**List of tasks**:
A) In the post about summer and cancer, condense the paragraph that begins "A few weeks ago I learned" into a short bulleted list that keeps its main facts.
B) Supply the next part of the post about summer and cancer, starting after its final line.

Summer…ahhh…the best season in the Midwest. Summer started in July this year. It was a long wait, but finally I was able to replace my winter clothes with my summer ones, and wear shorts, capris and sandals every day.
A few weeks ago I learned — after a major scan and blood work — that my metastatic breast cancer (or MBC as it is now called) is stable, meaning no progression. And, to add to that good news, some of my existing cancer has dissipated — translation: melted away. This is a huge accomplishment for this miserable disease. It means the chemo pill I’ve been taking for six months is working.
So combine stable cancer with summer and I’m maximizing every day. Friends invite me to lunch, dinner, bike rides, walks, movies, vacations, and I’m there. I can’t ride my bike as far as I used to, but I’m good for five miles and occasionally up to ten.
I’m still missing Tom and have these moments where it hurts to live without him. I sheepishly admit I sometimes feel angry so many of my peers still have their husbands. But I try not to dwell on it.
Besides being widowed of late seems to have gained a bit of panache. There are more TV shows (both network and streaming) featuring plots around widows and widowers. Memoirs about widowhood by high-profile business women and famous writers are more common. A friend and I were delighted earlier this year to procure an agent to find a publisher for our book that explores dating after widowhood. So it’s sort of safe to say widowhood is a thing. Of course, it always has been, just more under the radar.
Back to my third or, actually, fourth summer with cancer, I am happy to indulge myself at every turn. I’m not drinking much and often have little appetite, but when I do I go for it. I spoil myself with ice cream and sweets and eat excessive amounts of summer fruit — watermelon, cherries, blueberries, peaches, plums, and melon.
I spend time on my peaceful backyard patio that feels like a private forest with roughly a dozen full-grown trees, rampant black squirrels, robins, cardinals, and blue jays. I work out there and read and have long phone conversations with friends and my darling daughter who lives in another state.
The only problem with the long days of summer is they end and turn into shorter, cooler days. Oh, how I hate that transition.
But for now, it is summer, and I have an outdoor dinner to attend. I plan to enjoy every minute of it.
It was great seeing you as well. So unexpected. Clara is darling. The tent scene at the park looked like fun.
It was nice to run into you last night and nice you were able to meet my granddaughter. Your post sounds like you are really in a good place and am glad for you.

**Records**:
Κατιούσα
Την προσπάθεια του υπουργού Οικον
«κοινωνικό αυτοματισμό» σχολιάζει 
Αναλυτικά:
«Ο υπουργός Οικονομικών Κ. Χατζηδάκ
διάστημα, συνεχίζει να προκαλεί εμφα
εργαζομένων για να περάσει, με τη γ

**Answers in order**:
A)
- A few weeks ago, a major scan and blood work showed that the writer's metastatic breast cancer (MBC) is stable, with no progression.
- Some of the existing cancer has also melted away.
- This is a huge accomplishment against the disease.
- It means the chemo pill taken for six months is working.

B)
I have been widowed for over four years. I have three adult sons, one in Phoenix, one in Grand Rapids and the ‘baby’ who leaves near me in the Saline area. My husband was a leader in our community, baseball and basketball coach, member of the school board, etc. Up until his passing I had never lived alone. I immediately started projects with gutting the kitchen and family room and it turned out beautifully. Joined golf leagues, visited my sister in SC. Eventually my top two females suggested (mom and sister) that I retire, why I never thought of that but I had been at U of M for 18 years and was eligible. It was a very natural move and it suited me. My high school sweetheart contacted me from afar and we have been dating ever since. I know it seemed quick and it was but it was fascinating how much we were alike after all those years. Like a pair of gloves. He has a two year contract to complete and then we can decide from there, likely SC. We are four hours apart and see each other most weekends.
I’m wondering what happened to my friends or is it me? I’m a part of a six person group and we ladies meet for dinner once a month. Other than that I never see or hear from them. They are all married and I get that, but I cant help but think that when their husbands pass they will have the big awakening just like I did. I try not to be a spoiler but it does hurt.
I do feel my internal power and happiness and that I’m able to amuse myself and move about freely. My biggest issue at the time was wanting to have a drink locally but how would that look? Eventually I bellied up to a bar and ordered a craft beer and thought your 60 something and there is nothing wrong with sitting at a bar!
Thank you, Raye, for sharing your widowhood story. On one hand, you are lucky to have reconnected with your high school sweetheart. On the other hand, the girlfriend connections sound weak. Perhaps starting a book club with the friends you don’t see much or joining one where you could meet new people would be good. My friends are what keeps me going. I’m in a book club, movie club and book-to-movie club — all very social.
Congrats on having a brew at the bar on your own. I do that sometimes, and it is empowering.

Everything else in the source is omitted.